A legal defense fund has been set up to help Barbara Mancini, the Philadelphia nurse charged with assisted suicide for giving her 93-year-old father morphine in February.

A legal defense fund has been set up to help Barbara Mancini, the Philadelphia nurse charged with assisted suicide for giving her 93-year-old father morphine in February.

The fund was created by Compassion & Choices, an advocacy group focused on giving dying people more control at the end of life.

Mancini, 57, of Roxborough, has incurred more than $104,000 in legal fees, said her husband, Joe.

"We are very grateful," he said Tuesday.

He said he and his wife had paid attorney fees by draining their college fund and borrowing from family members whom they hope to repay.

Barbara Mancini was arrested Feb. 7 and charged with aiding a suicide, a felony. Her father, Joseph Yourshaw of Pottsville, a veteran of the Battle of the Bulge, suffered from kidney failure, end-stage diabetes, heart disease, and the effects of stroke.

He was in hospice care, had signed a do-not-resuscitate order, and designated his daughter to be his health-care proxy.

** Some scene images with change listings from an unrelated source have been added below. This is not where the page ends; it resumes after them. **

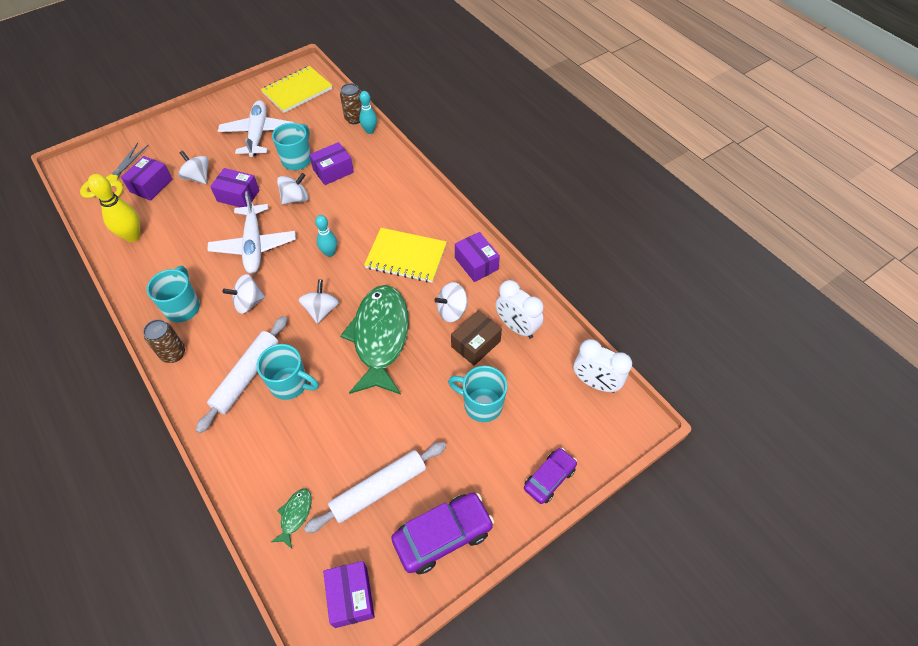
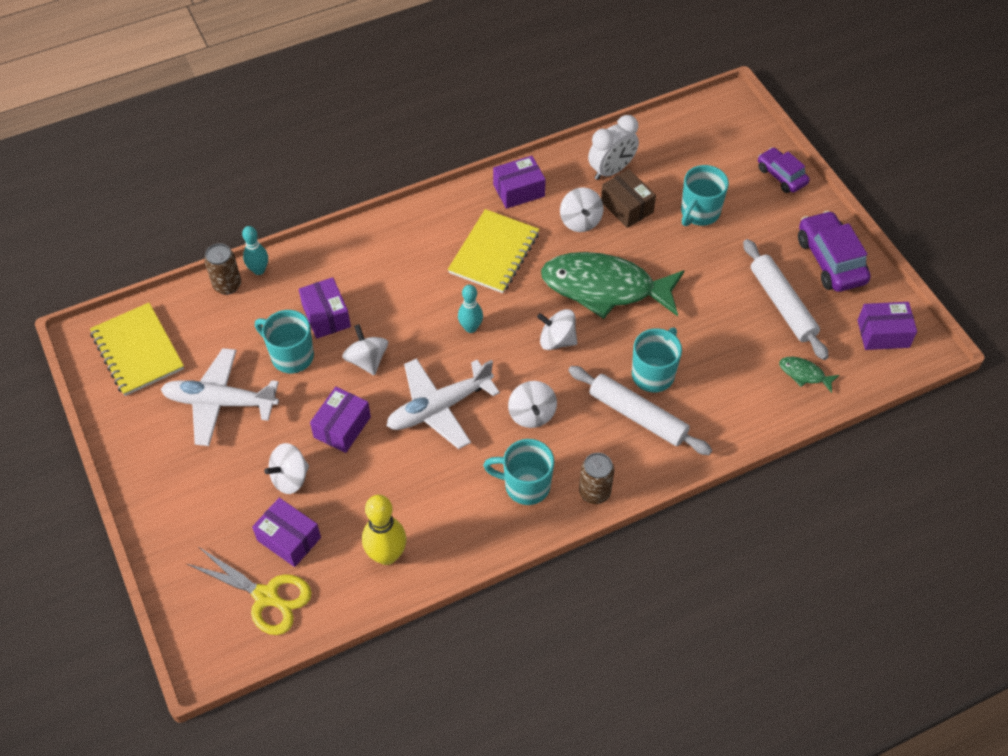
camera: 80 degrees left, 0 degrees up
white plane [208,191,296,274] -> white plane turned 150 degrees clockwise [387,358,500,449]
white clock [573,339,632,393] -> none

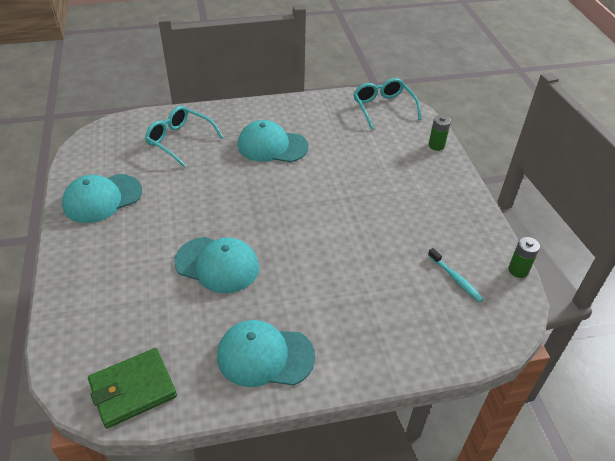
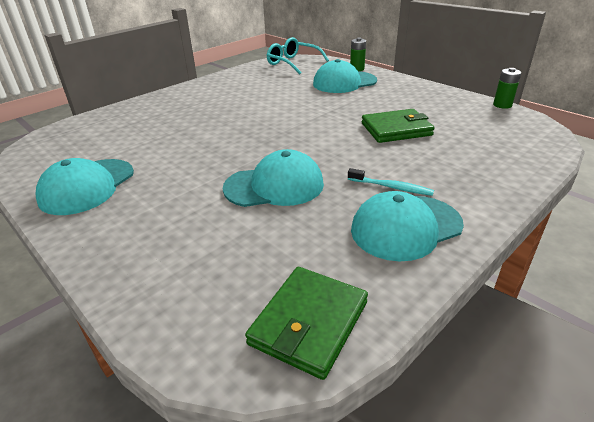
camera: 30 degrees left, 10 degrees down
turquoise glasses [145,106,224,167] -> none
turquoise cap [238,120,308,163] -> turquoise cap moved to [313,59,377,93]
turquoise toothbrush [428,248,484,303] -> turquoise toothbrush moved to [348,168,434,196]
none -> green wallet [361,109,435,143]

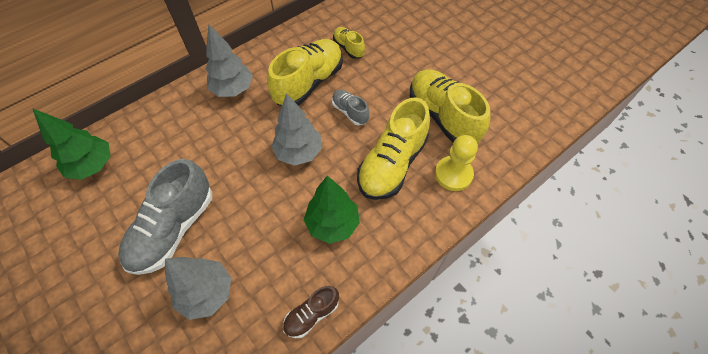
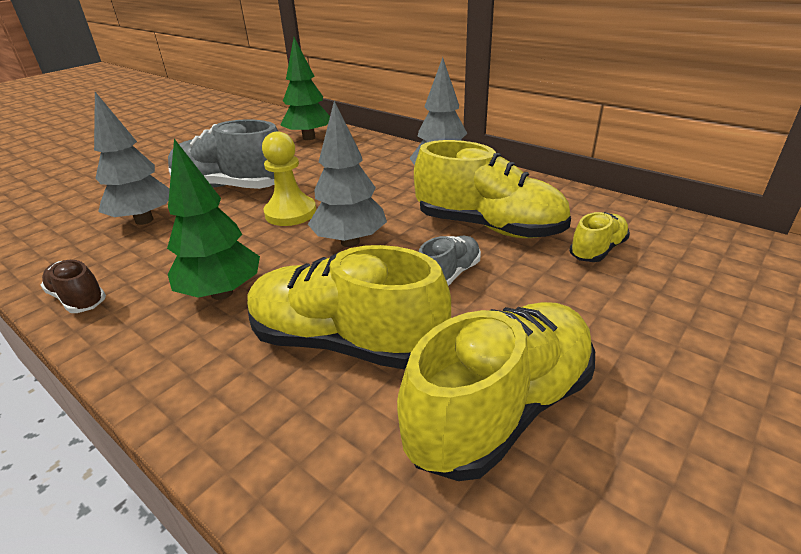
camera: 80 degrees right, 25 degrees down
yellow pawn [435,135,478,191] -> yellow pawn moved to [262,131,316,226]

What is beyond dispute is that Mancini handed her father morphine after he asked for it. How much he drank is unknown.

In a hearing Oct. 10 on a motion to dismiss the case, Anthony Forray, senior deputy state attorney general, argued that Barbara Mancini pressured the hospice to prescribe morphine for her father, and that when she handed him the drug, she expected it to end his life.

Mancini's defense lawyer, Fred Fanelli, maintained that Yourshaw was prescribed morphine by a physician when he entered hospice, that his daughter handed him the drug only after he requested it, and that he had a right to take as much morphine as necessary to ease his pain, even if it ended his life.

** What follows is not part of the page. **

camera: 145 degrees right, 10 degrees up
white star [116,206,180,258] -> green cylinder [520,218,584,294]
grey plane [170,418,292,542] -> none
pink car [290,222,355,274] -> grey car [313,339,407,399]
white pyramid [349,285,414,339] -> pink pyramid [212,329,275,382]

After Yourshaw drank the morphine, a hospice nurse arrived and, against Mancini's wishes, summoned police. Yourshaw was revived at a hospital, where he died four days later.

Mancini could face up to 10 years in prison. She was suspended from her job as an emergency room nurse after a preliminary hearing on Aug. 30, when the case became global news.

Judge Jacqueline Russell has yet to rule on the motion to dismiss the case.

"Things have really been tough on Barbara over the past month," Joe Mancini said. "I remind her we have to keep on fighting. One of her favorite songs, 'I Won't Back Down' from Tom Petty and the Heartbreakers, she plays that a lot."